Friday, December 9, 2016

Thesis Statements in College Writing

Jon Davis
Derek Boczkowski
English 1109

Stanley Fish, writer of the article "What Should Colleges Teach, Part 3," states that one of the most important thing to teach in college writing classes is how to write sentences.  While this is an important thing to know how to do, I believe that crafting good thesis statements is also good because they help writers organize their essays by suggesting logical order to the essay, helps readers understand what the writers explicit claim is, and helps readers prepare for how the author will defend that claim.

Is Fish saying Yoda is dumb?!
Fish describes why sentences are one of the most important part of college writing by describing sentences.  He says that sentences are 1) organization of items in the world and 2) a structure of logical relationships.  He teaches this with a few different exercises like writing out random lists of words and asking why they wrote what they did and turning three word sentences into one hundred word sentences without losing track of the purpose.

In my research, which included surveys, tutorial observations, interview of a tutor working at The Ohio State University Newark Campus Writers Studio, an interview with Ohio State University professor Shawna Green, among other things, I found that crafting good thesis statement was always one of the things that came up and was stressed about its importance.

Organization makes things easier!
The first important thing that a thesis statement does is organizes.  The thesis is good for keeping the essay on a steady path and pace.  I think of it as setting the stage for a paper.  The first point of the argument should be the first of your body paragraphs and so on and so forth.  It is also good because both the reader and the writer can check the thesis and see if the writer got off subject or where the essay is going.  Shawna Green, a professor at The Ohio State University, said "the thesis keeps the writer and reader organized."  Another thing to keep in mind is that the thesis should organize in a logical order, not just any order just like in sentences... Fish.

The second thing that the thesis can do is explain exactly what the argument is.
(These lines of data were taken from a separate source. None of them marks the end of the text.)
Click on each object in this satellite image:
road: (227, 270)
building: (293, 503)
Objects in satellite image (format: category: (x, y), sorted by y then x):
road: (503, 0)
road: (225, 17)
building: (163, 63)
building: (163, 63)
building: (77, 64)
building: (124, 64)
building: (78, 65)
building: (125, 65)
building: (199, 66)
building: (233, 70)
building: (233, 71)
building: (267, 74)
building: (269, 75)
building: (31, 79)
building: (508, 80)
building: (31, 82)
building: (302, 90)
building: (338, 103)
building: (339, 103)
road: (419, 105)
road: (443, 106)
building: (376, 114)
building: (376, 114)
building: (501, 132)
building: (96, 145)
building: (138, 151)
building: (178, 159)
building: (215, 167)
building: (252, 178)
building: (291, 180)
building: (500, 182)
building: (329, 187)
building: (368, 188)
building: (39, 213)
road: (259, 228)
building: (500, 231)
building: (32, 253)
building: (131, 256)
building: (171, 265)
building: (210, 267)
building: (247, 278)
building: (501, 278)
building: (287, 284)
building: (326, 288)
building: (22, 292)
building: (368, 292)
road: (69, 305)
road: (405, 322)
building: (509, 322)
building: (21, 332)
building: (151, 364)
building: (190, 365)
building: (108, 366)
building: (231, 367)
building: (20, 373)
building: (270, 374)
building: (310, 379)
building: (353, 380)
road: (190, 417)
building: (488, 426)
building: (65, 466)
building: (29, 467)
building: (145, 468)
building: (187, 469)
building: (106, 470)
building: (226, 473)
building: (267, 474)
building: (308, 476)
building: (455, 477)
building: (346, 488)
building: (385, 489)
I found that it is very important to make your arguments as clear as possible.  Jan Charles Haluska, writer of the article  "In Defense of the Formula Essay," states that “the roof is the thesis- what are you trying to prove, the columns are paragraphs giving explanation and evidence for your idea, and the floor is the conclusion that reaffirms your thesis.”  With a bad thesis, you could leave your audience guessing about what you're trying to argue which isn't good for attracting a reader.  With a good thesis, you should tell the reader exactly what your main thought is and what points you have to back up that claim.
There is nothing wrong with arguing!

Another thing that the thesis does is it prepares the reader for the points the writer has made to back themselves up.  This argument goes with the second point I made.  You need to let the reader know what the main argument is, along with the points, and you need to make them very clear.  One without the other just isn't a full thesis.  Maxine Rodburg, an employee at the writing center at Harvard University, had this to say about hooking a reader with a thesis, "A good thesis has two parts.  It should tell what you plan to argue, and it should telegraph how you plan to argue it."  It is good to give the reader a little teaser before they read the paper, just like a movie trailer.  Tell them what the main argument is and what points you have to back it up, but don't give details on your points.  That's where the body paragraphs come into play.
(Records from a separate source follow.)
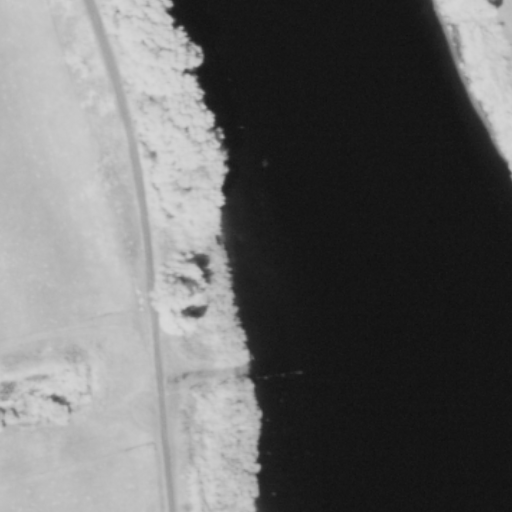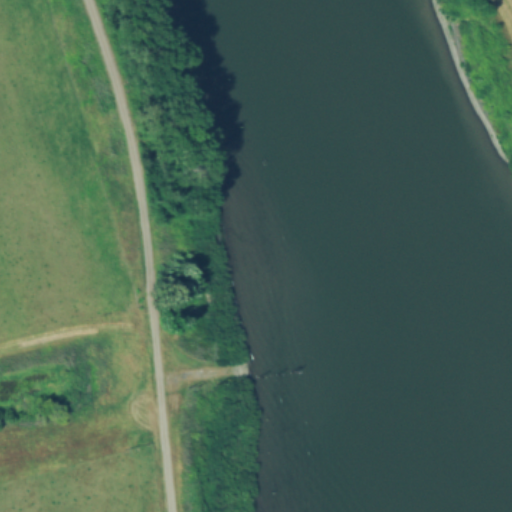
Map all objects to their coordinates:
river: (387, 227)
road: (149, 251)
river: (409, 416)
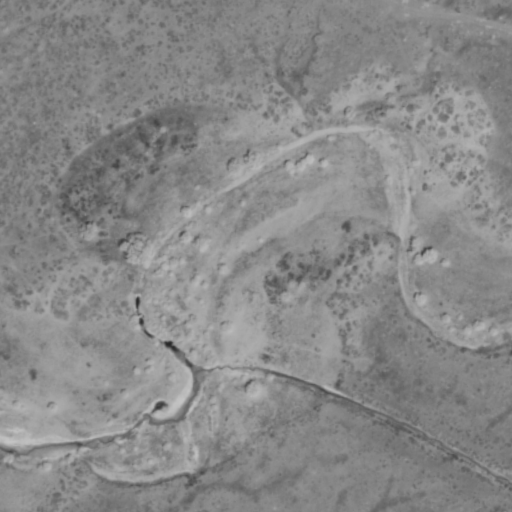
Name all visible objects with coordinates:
river: (224, 188)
Although I believe thesis statements are important for college writing, I will also have to agree with Fish in certain regards.  Sentences are important to know how to do, I mean, a thesis is a sentence (or two).  However I do have to disagree with him because it can't be the only thing important to college level writing. Honestly these are only two of the many things that are important for college writing so to just focus on these two is almost a fin... I mean sin (sorry, I had to).